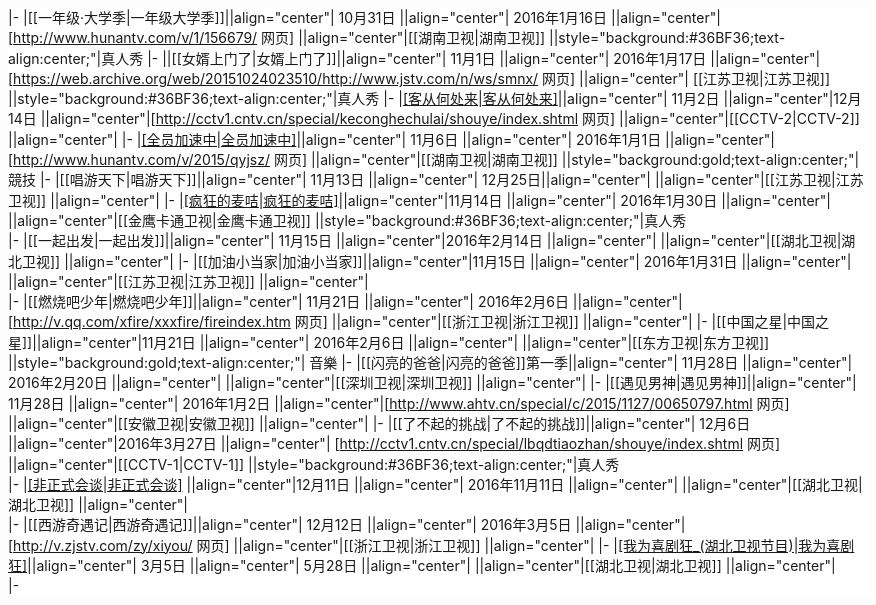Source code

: |-
|[[一年级·大学季|一年级大学季]]||align="center"| 10月31日 ||align="center"| 2016年1月16日  ||align="center"|[http://www.hunantv.com/v/1/156679/ 网页]   ||align="center"|[[湖南卫视|湖南卫视]]   ||style="background:#36BF36;text-align:center;"|真人秀
|-
||[[女婿上门了|女婿上门了]]||align="center"| 11月1日 ||align="center"| 2016年1月17日  ||align="center"|[https://web.archive.org/web/20151024023510/http://www.jstv.com/n/ws/smnx/ 网页]   ||align="center"| [[江苏卫视|江苏卫视]]  ||style="background:#36BF36;text-align:center;"|真人秀
|-
|[[客从何处来|客从何处来]](第二季)||align="center"| 11月2日 ||align="center"|12月14日   ||align="center"|[http://cctv1.cntv.cn/special/keconghechulai/shouye/index.shtml 网页]   ||align="center"|[[CCTV-2|CCTV-2]]   ||align="center"| 
|-
|[[全员加速中|全员加速中]](第一季)||align="center"| 11月6日 ||align="center"| 2016年1月1日  ||align="center"| [http://www.hunantv.com/v/2015/qyjsz/ 网页] ||align="center"|[[湖南卫视|湖南卫视]]  ||style="background:gold;text-align:center;"| 競技
|-
|[[唱游天下|唱游天下]]||align="center"| 11月13日 ||align="center"| 12月25日||align="center"| ||align="center"|[[江苏卫视|江苏卫视]] ||align="center"| 
|-
|[[疯狂的麦咭|疯狂的麦咭]](第三季)||align="center"|11月14日  ||align="center"| 2016年1月30日 ||align="center"| ||align="center"|[[金鹰卡通卫视|金鹰卡通卫视]]  ||style="background:#36BF36;text-align:center;"|真人秀  
|-
|[[一起出发|一起出发]]||align="center"| 11月15日 ||align="center"|2016年2月14日  ||align="center"|  ||align="center"|[[湖北卫视|湖北卫视]]   ||align="center"| 
|-
|[[加油小当家|加油小当家]]||align="center"|11月15日 ||align="center"| 2016年1月31日 ||align="center"|  ||align="center"|[[江苏卫视|江苏卫视]]   ||align="center"|  
|-
|[[燃烧吧少年|燃烧吧少年]]||align="center"| 11月21日 ||align="center"| 2016年2月6日 ||align="center"|[http://v.qq.com/xfire/xxxfire/fireindex.htm 网页] ||align="center"|[[浙江卫视|浙江卫视]] ||align="center"| 
|-
|[[中国之星|中国之星]]||align="center"|11月21日 ||align="center"|   2016年2月6日  ||align="center"|   ||align="center"|[[东方卫视|东方卫视]]   ||style="background:gold;text-align:center;"| 音樂
|-
|[[闪亮的爸爸|闪亮的爸爸]]第一季||align="center"| 11月28日 ||align="center"|  2016年2月20日 ||align="center"|  ||align="center"|[[深圳卫视|深圳卫视]]   ||align="center"| 
|-
|[[遇见男神|遇见男神]]||align="center"| 11月28日 ||align="center"| 2016年1月2日 ||align="center"|[http://www.ahtv.cn/special/c/2015/1127/00650797.html 网页]  ||align="center"|[[安徽卫视|安徽卫视]]   ||align="center"| 
|-
|[[了不起的挑战|了不起的挑战]]||align="center"| 12月6日 ||align="center"|2016年3月27日  ||align="center"| [http://cctv1.cntv.cn/special/lbqdtiaozhan/shouye/index.shtml 网页]  ||align="center"|[[CCTV-1|CCTV-1]]  ||style="background:#36BF36;text-align:center;"|真人秀   
|-
|[[非正式会谈|非正式会谈]](第二季) ||align="center"|12月11日  ||align="center"| 2016年11月11日 ||align="center"| ||align="center"|[[湖北卫视|湖北卫视]]  ||align="center"|  
|-
|[[西游奇遇记|西游奇遇记]]||align="center"| 12月12日 ||align="center"| 2016年3月5日 ||align="center"|[http://v.zjstv.com/zy/xiyou/ 网页]  ||align="center"|[[浙江卫视|浙江卫视]] ||align="center"| 
|-
|[[我为喜剧狂_(湖北卫视节目)|我为喜剧狂]](第二季)||align="center"| 3月5日 ||align="center"|  5月28日 ||align="center"| ||align="center"|[[湖北卫视|湖北卫视]]   ||align="center"|  
|-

WHAT YOU ARE ASKED TO DO — Show each line of the data above that contains the string "smnx", treating uppercase and lowercase letters as different.

ANSWER BOX —
||[[女婿上门了|女婿上门了]]||align="center"| 11月1日 ||align="center"| 2016年1月17日  ||align="center"|[https://web.archive.org/web/20151024023510/http://www.jstv.com/n/ws/smnx/ 网页]   ||align="center"| [[江苏卫视|江苏卫视]]  ||style="background:#36BF36;text-align:center;"|真人秀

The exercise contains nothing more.